Deli Serdang, IDN Times – Dalam kampanyenya, Calon Gubernur Sumatera Utara nomor urut 2, Edy Rahmayadi menyiapkan program satu desa, satu lapangan. Dia ingin, setiap desa di Sumut mencetak pemain bola profesional yang siap bersaing.
Hal itu, disampaikan oleh Edy Rahmayadi saat kampanye bersama 500 masyarakat, di Desa Nogo Rejo, Kecamatan Galang, Kabupaten Deliserdang, Sumut, Selasa (15/10/2024).
"Jadi kedepan harus kita benahi, kita benarin semua. Setiap desa harus ada satu lapangan bola. Sehingga lahir lahir lah pemain bola," sebut mantan Ketua Umum PSSI itu.
1. Sepakbola bisa menjauhkan pemuda dari narkoba

Kata Edy, selama ini Sumut banyak mencetak pesepakbola hingga di tingkat Timnas Indonesia. Menurut dia, bermain sepakbola bisa menjauhkan pemuda dari narkoba.
"Kok gak ada lagi pemain bola, sekarang malah main narkoba, lapangan bolanya pun sudah tak ada," sebut mantan Pangkostrad itu.
Edy mengaku bangga di PON 2024 ini, kontingen Sumut berhasil menduduki peringkat keempat perolehan medali.

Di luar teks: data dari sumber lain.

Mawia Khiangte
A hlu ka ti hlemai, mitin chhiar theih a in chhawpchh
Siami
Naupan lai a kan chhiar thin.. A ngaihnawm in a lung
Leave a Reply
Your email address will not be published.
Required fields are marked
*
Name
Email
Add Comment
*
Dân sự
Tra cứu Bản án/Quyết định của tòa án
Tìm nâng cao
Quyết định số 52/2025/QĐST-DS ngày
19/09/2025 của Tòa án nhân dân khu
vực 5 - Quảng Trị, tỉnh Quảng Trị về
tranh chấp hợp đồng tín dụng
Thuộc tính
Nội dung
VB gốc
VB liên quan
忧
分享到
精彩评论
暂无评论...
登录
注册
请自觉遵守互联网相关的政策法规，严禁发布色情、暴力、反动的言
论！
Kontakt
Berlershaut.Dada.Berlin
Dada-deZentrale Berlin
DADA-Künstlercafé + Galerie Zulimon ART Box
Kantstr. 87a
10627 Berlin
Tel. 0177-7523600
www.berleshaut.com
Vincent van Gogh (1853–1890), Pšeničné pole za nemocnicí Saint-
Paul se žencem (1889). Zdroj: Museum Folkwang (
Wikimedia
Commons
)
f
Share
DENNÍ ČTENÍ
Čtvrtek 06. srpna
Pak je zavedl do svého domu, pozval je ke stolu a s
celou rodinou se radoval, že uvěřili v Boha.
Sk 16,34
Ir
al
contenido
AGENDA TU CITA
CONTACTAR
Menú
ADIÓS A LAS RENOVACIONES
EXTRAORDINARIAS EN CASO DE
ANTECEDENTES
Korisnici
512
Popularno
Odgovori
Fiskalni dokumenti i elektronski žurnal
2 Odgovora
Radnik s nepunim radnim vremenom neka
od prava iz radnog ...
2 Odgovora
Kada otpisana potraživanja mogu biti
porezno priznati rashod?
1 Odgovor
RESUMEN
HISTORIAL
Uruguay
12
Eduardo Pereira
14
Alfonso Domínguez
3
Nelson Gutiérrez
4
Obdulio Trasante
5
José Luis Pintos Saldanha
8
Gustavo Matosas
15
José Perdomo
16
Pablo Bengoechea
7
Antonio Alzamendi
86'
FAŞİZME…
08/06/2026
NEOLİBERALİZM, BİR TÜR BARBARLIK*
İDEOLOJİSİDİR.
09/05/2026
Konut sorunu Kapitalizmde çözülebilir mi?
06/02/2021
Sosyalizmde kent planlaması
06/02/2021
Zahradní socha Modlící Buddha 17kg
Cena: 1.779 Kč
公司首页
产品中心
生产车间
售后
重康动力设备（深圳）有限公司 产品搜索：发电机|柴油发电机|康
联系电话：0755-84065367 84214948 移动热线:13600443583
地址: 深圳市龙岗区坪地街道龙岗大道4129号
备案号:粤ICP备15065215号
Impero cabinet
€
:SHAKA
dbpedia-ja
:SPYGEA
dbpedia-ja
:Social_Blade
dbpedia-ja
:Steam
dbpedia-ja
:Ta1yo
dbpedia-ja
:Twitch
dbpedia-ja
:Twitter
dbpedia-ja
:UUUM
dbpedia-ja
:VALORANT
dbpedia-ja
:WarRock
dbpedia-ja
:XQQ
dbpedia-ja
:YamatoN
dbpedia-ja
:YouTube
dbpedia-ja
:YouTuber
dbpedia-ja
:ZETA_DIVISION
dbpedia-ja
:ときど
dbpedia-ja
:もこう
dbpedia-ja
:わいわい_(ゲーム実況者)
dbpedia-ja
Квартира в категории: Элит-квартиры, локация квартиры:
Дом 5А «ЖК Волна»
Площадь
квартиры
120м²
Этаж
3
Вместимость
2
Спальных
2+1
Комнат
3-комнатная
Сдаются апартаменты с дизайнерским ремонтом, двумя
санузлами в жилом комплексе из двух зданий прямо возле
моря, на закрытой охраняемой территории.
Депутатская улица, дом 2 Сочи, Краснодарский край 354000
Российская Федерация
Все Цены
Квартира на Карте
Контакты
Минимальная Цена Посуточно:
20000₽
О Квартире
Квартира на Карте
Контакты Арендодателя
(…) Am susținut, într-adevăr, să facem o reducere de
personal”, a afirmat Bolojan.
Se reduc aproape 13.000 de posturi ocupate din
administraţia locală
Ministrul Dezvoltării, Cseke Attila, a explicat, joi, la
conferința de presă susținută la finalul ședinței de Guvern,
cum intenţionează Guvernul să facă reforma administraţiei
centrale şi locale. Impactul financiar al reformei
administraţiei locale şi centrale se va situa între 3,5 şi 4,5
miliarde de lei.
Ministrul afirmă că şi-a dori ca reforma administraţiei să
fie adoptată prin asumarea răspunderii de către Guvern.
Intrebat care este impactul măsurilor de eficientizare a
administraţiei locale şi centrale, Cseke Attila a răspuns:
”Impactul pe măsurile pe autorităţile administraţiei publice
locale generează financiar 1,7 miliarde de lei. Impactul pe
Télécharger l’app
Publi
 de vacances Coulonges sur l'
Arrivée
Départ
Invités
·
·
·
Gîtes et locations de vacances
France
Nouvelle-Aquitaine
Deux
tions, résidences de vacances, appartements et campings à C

Dia menjabat sebagai Gubernur Sumut, sudah mempersiapkan pembinaan atlet-atlet sudah dilakukan tahun 2019.
"2018 saya jadi Gubernur, 2019 itu sudah saya siapkan itu PON, sekarang kita sudah nomor (peringkat) empat dari sebelumnya ranking 12 (PON Papua)," sebut Edy Rahmayadi.
"Dari nomor empat ini, tak ada dari desa ini, lapangan aja gak punya, untuk itu kedepan kita siapkan pemuda-pemuda ini," ucap mantan Pangdam I Bukit Barisan itu kembali.
2. Edy heran kenapa sepakbola Belgia lebih maju dari Indonesia

Edy Rahmayadi mengungkapkan bahwa penduduk Indonesia kurang lebih berjumlah 280 juta orang. Sementara kalah dengan Belgia yang jumlah penduduknya 350 ribu jiwa. Dia heran kenapa kualitas pesepakbola di sana lebih baik.
"Ada marga Nainggolan, nama Raja Nainggolan, dia adalah pemain kelas dunia. Tapi lahir dan besar di Belgia," sebut Gubernur Sumut periode 2018-2023 itu.
3. Dorong para orangtua libatkan anak pada minat berolahraga

Edy pun mendorong para orangtua mendukung minat bakat anak-anak dalam bidang olahraga. Sehingga bisa memiliki prestasi di bidang pendidikan dan olahraga.
"Ayok bangun anak-anak kita ini, kasih pendidikan yang bagus, pastikan itu bisa. Kita saling berdoa, doakan kita sehat sehat semua," kata Edy.